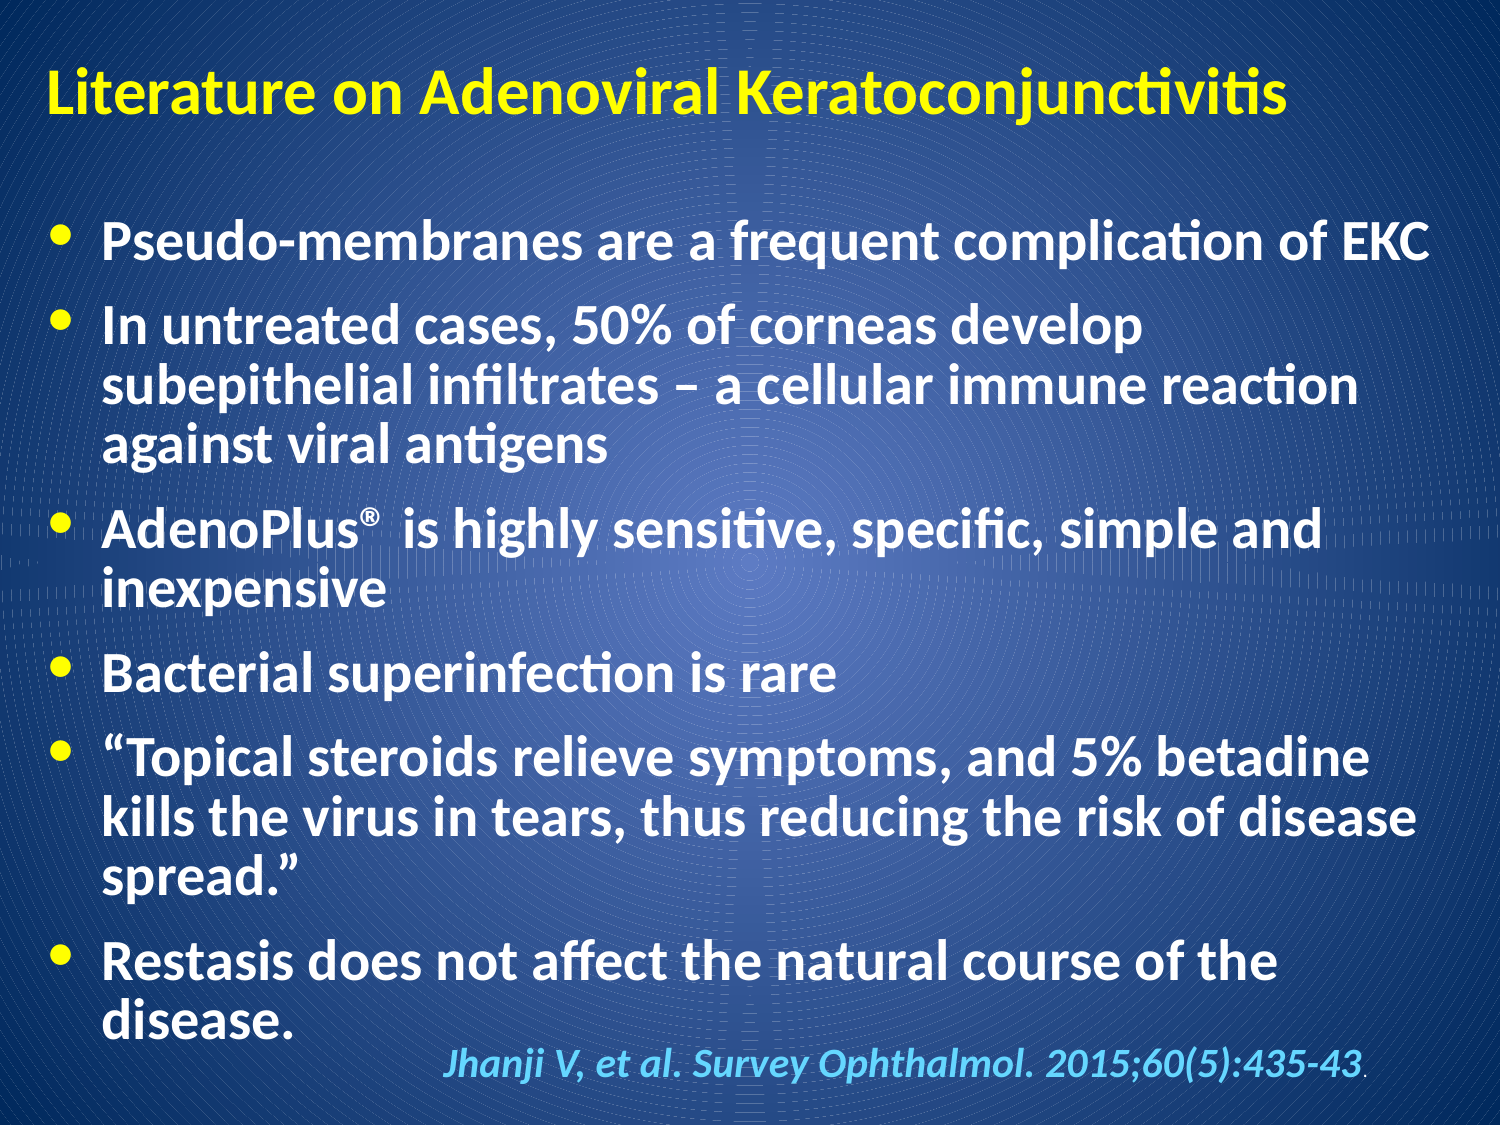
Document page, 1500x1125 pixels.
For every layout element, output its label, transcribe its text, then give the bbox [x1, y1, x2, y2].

text_box Jhanji V, et al. Survey Ophthalmol. 2015;60(5):435-43. [428, 1028, 1469, 1093]
title Literature on Adenoviral Keratoconjunctivitis [31, 31, 1469, 155]
list Pseudo-membranes are a frequent complication of EKC In untreated cases, 50% of corneas develop subepithelial infiltrates – a cellular immune reaction against viral antigens AdenoPlus® is highly sensitive, specific, simple and inexpensive Bacterial superinfection is rare “Topical steroids relieve symptoms, and 5% betadine kills the virus in tears, thus reducing the risk of disease spread.” Restasis does not affect the natural course of the disease. [31, 205, 1469, 1094]
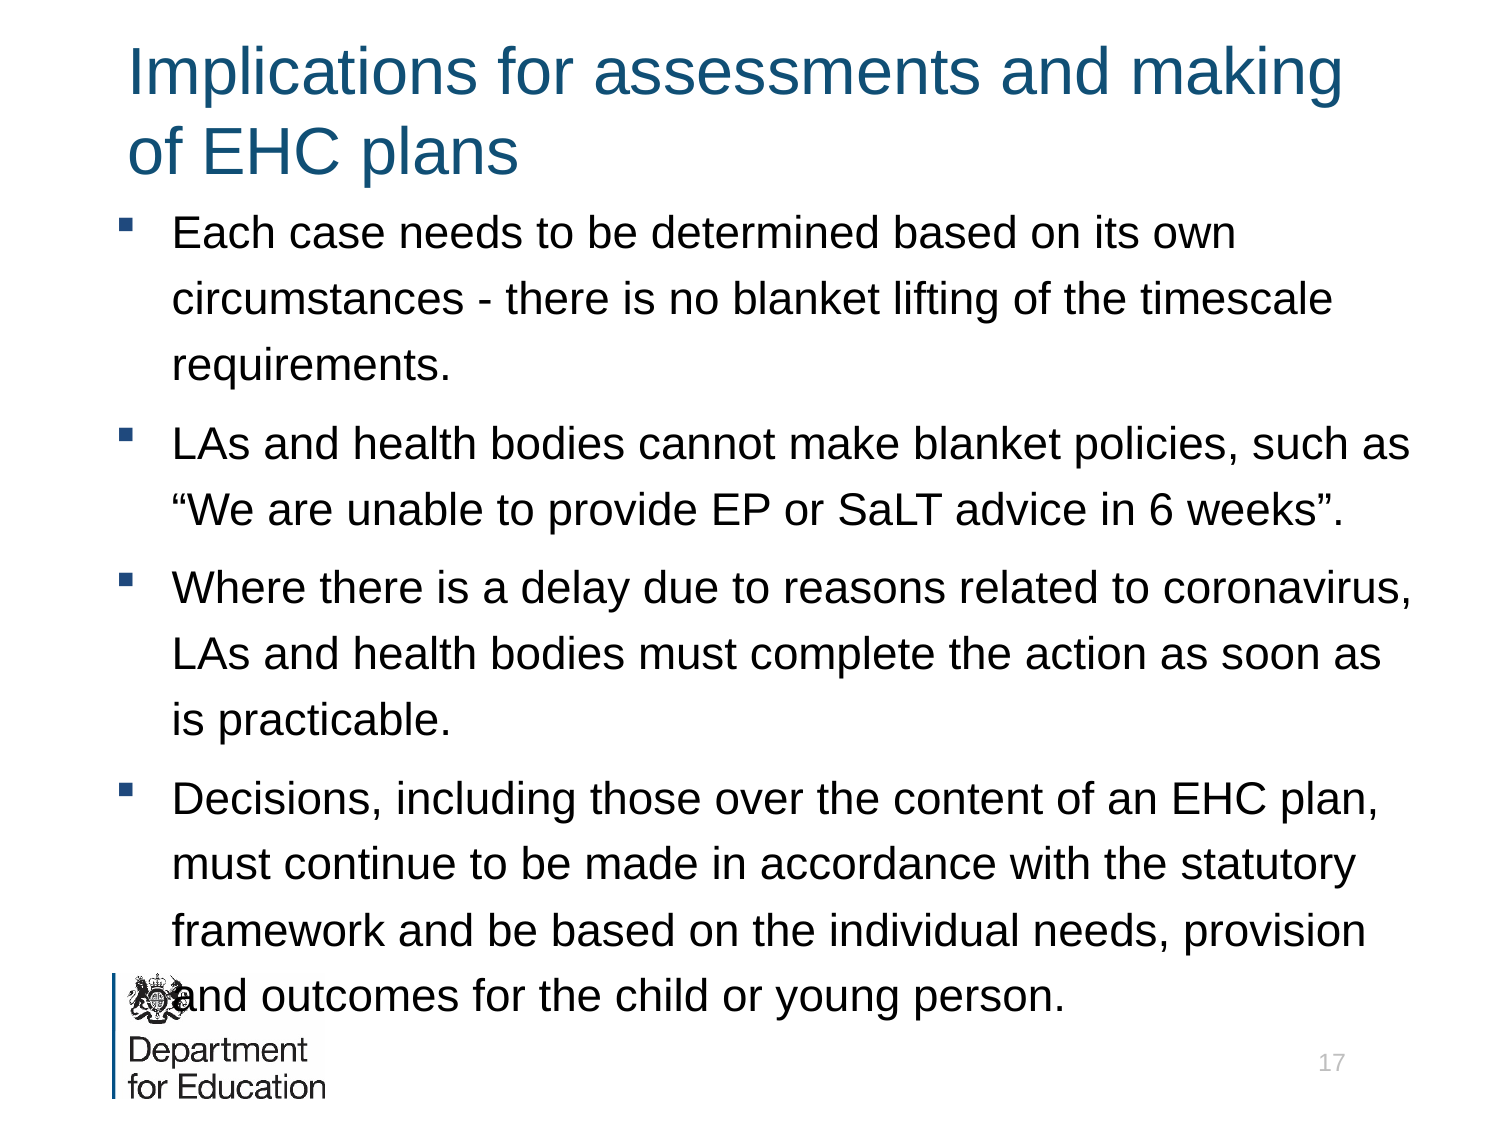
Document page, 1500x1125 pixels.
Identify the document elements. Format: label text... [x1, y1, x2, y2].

picture [112, 973, 325, 1099]
title Implications for assessments and making of EHC plans [112, 54, 1388, 161]
list Each case needs to be determined based on its own circumstances - there is no blanket lifting of the timescale requirements. LAs and health bodies cannot make blanket policies, such as “We are unable to provide EP or SaLT advice in 6 weeks”. Where there is a delay due to reasons related to coronavirus, LAs and health bodies must complete the action as soon as is practicable. Decisions, including those over the content of an EHC plan, must continue to be made in accordance with the statutory framework and be based on the individual needs, provision and outcomes for the child or young person. [100, 184, 1435, 953]
slide_number 17 [1303, 1039, 1388, 1099]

★ ★ ★ ★ ★ ★ ★

## Task details
Replicate the material above verbatim; images stay out of the copy.

## Output for this exercise
Document page, 1500x1125 pixels.
For every layout element, output its label, transcribe its text, then give the bbox [x1, y1, x2, y2].

text_box Jhanji V, et al. Survey Ophthalmol. 2015;60(5):435-43. [428, 1028, 1469, 1093]
title Literature on Adenoviral Keratoconjunctivitis [31, 31, 1469, 155]
list Pseudo-membranes are a frequent complication of EKC In untreated cases, 50% of corneas develop subepithelial infiltrates – a cellular immune reaction against viral antigens AdenoPlus® is highly sensitive, specific, simple and inexpensive Bacterial superinfection is rare “Topical steroids relieve symptoms, and 5% betadine kills the virus in tears, thus reducing the risk of disease spread.” Restasis does not affect the natural course of the disease. [31, 205, 1469, 1094]
Document page, 1500x1125 pixels.
Identify the document elements. Format: label text... [x1, y1, x2, y2].

picture [112, 973, 325, 1099]
title Implications for assessments and making of EHC plans [112, 54, 1388, 161]
list Each case needs to be determined based on its own circumstances - there is no blanket lifting of the timescale requirements. LAs and health bodies cannot make blanket policies, such as “We are unable to provide EP or SaLT advice in 6 weeks”. Where there is a delay due to reasons related to coronavirus, LAs and health bodies must complete the action as soon as is practicable. Decisions, including those over the content of an EHC plan, must continue to be made in accordance with the statutory framework and be based on the individual needs, provision and outcomes for the child or young person. [100, 184, 1435, 953]
slide_number 17 [1303, 1039, 1388, 1099]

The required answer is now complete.